# Work instruction:
Go through the entries below and say how many lines hold the word "APERTURE". Nothing else is needed.

(Beginning of Data provided)

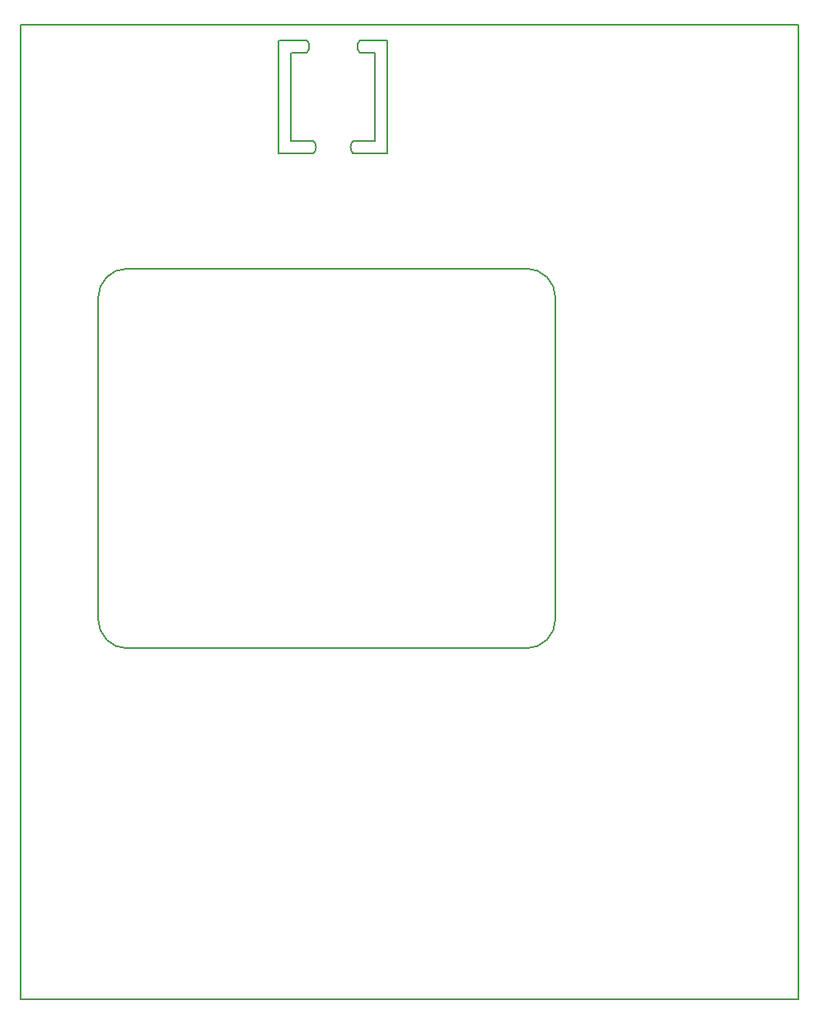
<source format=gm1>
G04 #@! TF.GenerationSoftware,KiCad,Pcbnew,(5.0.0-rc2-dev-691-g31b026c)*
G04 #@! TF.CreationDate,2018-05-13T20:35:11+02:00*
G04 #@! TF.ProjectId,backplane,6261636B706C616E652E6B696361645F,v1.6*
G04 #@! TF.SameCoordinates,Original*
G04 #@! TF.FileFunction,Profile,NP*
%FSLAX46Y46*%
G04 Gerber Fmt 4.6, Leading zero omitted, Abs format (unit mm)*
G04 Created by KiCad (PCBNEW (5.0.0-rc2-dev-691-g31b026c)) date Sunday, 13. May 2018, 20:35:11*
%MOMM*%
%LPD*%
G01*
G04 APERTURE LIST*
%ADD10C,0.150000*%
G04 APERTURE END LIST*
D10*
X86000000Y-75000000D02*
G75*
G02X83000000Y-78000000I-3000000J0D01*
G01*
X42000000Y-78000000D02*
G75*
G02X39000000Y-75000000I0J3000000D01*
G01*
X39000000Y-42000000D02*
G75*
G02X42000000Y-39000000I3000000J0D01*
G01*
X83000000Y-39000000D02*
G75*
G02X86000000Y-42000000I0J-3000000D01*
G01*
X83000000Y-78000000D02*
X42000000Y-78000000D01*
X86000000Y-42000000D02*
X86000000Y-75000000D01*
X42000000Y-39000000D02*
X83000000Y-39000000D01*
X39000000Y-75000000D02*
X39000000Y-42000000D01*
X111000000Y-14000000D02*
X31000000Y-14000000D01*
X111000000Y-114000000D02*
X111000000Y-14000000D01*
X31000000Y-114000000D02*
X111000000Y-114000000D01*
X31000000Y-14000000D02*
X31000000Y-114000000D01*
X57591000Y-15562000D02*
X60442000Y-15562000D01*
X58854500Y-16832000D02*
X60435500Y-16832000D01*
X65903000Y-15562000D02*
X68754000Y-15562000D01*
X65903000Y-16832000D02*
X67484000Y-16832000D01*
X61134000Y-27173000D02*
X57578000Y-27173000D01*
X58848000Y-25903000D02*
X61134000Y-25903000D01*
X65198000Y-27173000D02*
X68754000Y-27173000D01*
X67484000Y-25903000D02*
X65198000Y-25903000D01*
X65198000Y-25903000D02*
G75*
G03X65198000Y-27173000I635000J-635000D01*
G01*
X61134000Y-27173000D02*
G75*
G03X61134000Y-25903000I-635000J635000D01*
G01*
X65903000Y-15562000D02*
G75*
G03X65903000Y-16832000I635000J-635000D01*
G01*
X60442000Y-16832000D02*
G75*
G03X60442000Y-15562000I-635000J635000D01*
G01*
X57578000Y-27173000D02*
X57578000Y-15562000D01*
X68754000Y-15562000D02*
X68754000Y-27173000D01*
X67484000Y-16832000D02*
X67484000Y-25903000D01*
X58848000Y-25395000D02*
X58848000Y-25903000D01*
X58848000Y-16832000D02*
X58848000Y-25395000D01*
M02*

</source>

(End of Data provided)

# Reply:
2